## Given passage
Seychelles is an African island country located in the Indian Ocean with a population of approximately 93,000. This nation has no known native populations. Instead, a long history involving Arab traders, British traders, pirates, French colonizers, indentured servants, and slavery has resulted in the multi-ethnic population that resides here today. Its history of diversity can also be seen in the wide variety of religious identities on the island. These are discussed below.
The French claimed these then uninhabited islands in 1754 at the start of the Seven Years’ War waged by them against England. They brought with them the Roman Catholic religion which is today the most practiced in the country. About 82% of residents here today identify as Catholic. Until 1944, the vast majority of schools operating here were Catholic in curriculum, a fact that helped cement identity with the religion. Church attendance is relatively high here, especially compared to Western countries. Attitudes of classicism inherited from colonial times give both Catholic and French-speaking individuals a somewhat higher social status.
In the early 1800s, the British began to take control of the islands. They brought missionaries with them to spread the word of the Church of England. With Catholicism as the dominant religion already established, they were not as successful as hoped. Today, 6% of the population identifies as Anglican Christian.
Other forms of Christianity seen in Seychelles today include Protestants, Pentecostals, Orthodox, and Seventh-day Adventists. About 5% of the population identifies as one of these other Christian followers. Many Christian denominations, including those mentioned earlier, tend to mix traditional religions with Christian beliefs. This includes visiting healers and fortune tellers and believing in magic and spirits.
The number of practicing Hindus has grown over the years, currently representing 2% of the population. In 1901, there were only 332 Hindu families living on the islands. Since the dedication of the Navasakthi Vinayagar Temple in 1992, this religion has grown exponentially. Indeed, between 2002 and 2010, the number of followers increased by 500. The Seychellois government, although predominantly Catholic, even declared a Hindu holiday as a national holiday.

## Exercise material
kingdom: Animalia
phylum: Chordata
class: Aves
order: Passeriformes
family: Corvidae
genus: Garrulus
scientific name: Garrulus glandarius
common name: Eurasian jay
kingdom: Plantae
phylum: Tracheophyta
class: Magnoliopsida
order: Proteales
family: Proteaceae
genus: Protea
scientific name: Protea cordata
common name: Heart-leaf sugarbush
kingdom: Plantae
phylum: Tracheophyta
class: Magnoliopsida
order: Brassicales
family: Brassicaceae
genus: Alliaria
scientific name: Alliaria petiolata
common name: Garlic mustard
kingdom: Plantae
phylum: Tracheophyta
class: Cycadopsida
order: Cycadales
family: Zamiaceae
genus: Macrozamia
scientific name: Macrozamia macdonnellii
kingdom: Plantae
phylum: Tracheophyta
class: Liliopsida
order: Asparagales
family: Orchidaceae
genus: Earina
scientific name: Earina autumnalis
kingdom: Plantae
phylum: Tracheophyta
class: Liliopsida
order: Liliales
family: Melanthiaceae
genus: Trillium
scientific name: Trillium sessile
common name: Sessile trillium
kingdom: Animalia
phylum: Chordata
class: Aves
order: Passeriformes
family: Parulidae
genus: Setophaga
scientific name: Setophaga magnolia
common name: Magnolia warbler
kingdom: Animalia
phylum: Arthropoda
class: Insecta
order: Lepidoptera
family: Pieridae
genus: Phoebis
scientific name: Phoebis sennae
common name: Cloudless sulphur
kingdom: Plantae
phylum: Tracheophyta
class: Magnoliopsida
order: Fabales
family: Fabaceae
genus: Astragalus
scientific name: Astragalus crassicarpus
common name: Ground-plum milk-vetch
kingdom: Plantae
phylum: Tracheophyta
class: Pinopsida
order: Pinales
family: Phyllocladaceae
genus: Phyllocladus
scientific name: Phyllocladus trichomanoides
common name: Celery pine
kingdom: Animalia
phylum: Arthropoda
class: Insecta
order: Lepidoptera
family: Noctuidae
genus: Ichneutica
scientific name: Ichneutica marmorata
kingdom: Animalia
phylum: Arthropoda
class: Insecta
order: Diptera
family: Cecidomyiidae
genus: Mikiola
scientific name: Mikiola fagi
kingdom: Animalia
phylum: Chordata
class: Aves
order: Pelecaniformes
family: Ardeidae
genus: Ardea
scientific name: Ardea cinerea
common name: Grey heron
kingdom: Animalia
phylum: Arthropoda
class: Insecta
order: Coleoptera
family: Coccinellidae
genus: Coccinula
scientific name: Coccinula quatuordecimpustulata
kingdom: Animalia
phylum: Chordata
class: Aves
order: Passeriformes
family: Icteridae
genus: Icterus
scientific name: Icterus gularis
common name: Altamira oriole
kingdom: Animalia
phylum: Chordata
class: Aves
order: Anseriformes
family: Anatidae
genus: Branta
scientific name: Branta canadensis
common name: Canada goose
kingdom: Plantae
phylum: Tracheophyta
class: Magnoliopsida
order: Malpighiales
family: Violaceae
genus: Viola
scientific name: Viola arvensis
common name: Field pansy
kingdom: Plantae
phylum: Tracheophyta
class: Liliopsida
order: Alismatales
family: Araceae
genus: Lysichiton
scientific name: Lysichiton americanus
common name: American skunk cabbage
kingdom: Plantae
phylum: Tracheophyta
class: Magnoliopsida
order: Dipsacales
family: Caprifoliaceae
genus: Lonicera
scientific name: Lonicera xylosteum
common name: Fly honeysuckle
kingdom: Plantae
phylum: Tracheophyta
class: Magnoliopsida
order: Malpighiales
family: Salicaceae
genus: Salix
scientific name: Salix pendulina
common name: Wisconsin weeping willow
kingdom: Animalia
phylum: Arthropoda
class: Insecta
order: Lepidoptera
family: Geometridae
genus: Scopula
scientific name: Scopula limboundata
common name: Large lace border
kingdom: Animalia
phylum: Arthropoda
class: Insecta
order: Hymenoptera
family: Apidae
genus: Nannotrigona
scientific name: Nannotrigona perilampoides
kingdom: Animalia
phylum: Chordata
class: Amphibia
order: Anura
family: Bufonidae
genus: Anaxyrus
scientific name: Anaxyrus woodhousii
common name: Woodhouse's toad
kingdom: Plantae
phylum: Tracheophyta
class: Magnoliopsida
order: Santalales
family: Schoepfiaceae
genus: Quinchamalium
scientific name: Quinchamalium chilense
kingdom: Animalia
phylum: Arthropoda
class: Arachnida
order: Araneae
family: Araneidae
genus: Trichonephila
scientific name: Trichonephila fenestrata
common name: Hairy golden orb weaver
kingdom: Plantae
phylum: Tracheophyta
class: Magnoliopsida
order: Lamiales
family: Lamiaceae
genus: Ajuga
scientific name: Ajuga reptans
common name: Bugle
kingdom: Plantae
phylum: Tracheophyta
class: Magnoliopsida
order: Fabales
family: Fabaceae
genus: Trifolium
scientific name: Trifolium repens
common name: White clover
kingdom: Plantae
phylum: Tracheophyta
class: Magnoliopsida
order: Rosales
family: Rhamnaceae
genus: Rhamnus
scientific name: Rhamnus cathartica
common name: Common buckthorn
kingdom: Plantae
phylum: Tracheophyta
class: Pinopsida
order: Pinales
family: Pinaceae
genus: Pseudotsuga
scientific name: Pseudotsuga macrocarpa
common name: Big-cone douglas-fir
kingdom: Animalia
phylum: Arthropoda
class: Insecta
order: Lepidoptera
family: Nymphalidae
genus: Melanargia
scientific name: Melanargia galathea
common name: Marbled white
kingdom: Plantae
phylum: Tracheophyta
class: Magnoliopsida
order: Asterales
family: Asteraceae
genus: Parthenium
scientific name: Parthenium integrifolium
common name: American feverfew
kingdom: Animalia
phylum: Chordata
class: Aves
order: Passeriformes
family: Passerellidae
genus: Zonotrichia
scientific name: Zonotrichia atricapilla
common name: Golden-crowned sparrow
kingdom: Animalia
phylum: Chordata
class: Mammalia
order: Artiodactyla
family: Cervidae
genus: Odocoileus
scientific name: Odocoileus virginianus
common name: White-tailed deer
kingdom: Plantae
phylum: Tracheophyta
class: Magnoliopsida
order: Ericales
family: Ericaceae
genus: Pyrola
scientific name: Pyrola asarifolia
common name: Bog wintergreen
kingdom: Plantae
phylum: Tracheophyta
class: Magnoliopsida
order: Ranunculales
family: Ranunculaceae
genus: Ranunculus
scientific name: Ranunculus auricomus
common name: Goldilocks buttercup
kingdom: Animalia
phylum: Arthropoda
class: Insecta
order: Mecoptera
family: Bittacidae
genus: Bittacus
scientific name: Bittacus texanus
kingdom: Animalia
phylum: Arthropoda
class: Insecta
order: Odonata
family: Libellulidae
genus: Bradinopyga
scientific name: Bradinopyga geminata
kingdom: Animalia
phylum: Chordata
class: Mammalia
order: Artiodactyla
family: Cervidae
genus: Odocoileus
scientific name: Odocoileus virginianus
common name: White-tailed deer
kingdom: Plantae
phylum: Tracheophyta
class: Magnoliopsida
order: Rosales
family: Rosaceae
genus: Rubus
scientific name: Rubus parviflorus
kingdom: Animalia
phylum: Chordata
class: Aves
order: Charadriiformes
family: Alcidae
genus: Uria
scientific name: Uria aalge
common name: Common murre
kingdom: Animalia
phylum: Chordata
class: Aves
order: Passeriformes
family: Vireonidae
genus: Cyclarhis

## Work instructions
a) List every religious group for which the passage on religion in Seychelles gives a share of the population, along with that share.
b) Rewrite the stretch of the entries from the line containing "family: Araceae" through the line containing "genus: Quinchamalium", replacing "common name" with "vernacular name" and leaving everything else unchanged.

## Written responses
a)
- Catholic: about 82%
- Anglican Christian: 6%
- Other Christian followers (Protestants, Pentecostals, Orthodox, and Seventh-day Adventists): about 5%
- Hindu: 2%

b)
family: Araceae
genus: Lysichiton
scientific name: Lysichiton americanus
vernacular name: American skunk cabbage
kingdom: Plantae
phylum: Tracheophyta
class: Magnoliopsida
order: Dipsacales
family: Caprifoliaceae
genus: Lonicera
scientific name: Lonicera xylosteum
vernacular name: Fly honeysuckle
kingdom: Plantae
phylum: Tracheophyta
class: Magnoliopsida
order: Malpighiales
family: Salicaceae
genus: Salix
scientific name: Salix pendulina
vernacular name: Wisconsin weeping willow
kingdom: Animalia
phylum: Arthropoda
class: Insecta
order: Lepidoptera
family: Geometridae
genus: Scopula
scientific name: Scopula limboundata
vernacular name: Large lace border
kingdom: Animalia
phylum: Arthropoda
class: Insecta
order: Hymenoptera
family: Apidae
genus: Nannotrigona
scientific name: Nannotrigona perilampoides
kingdom: Animalia
phylum: Chordata
class: Amphibia
order: Anura
family: Bufonidae
genus: Anaxyrus
scientific name: Anaxyrus woodhousii
vernacular name: Woodhouse's toad
kingdom: Plantae
phylum: Tracheophyta
class: Magnoliopsida
order: Santalales
family: Schoepfiaceae
genus: Quinchamalium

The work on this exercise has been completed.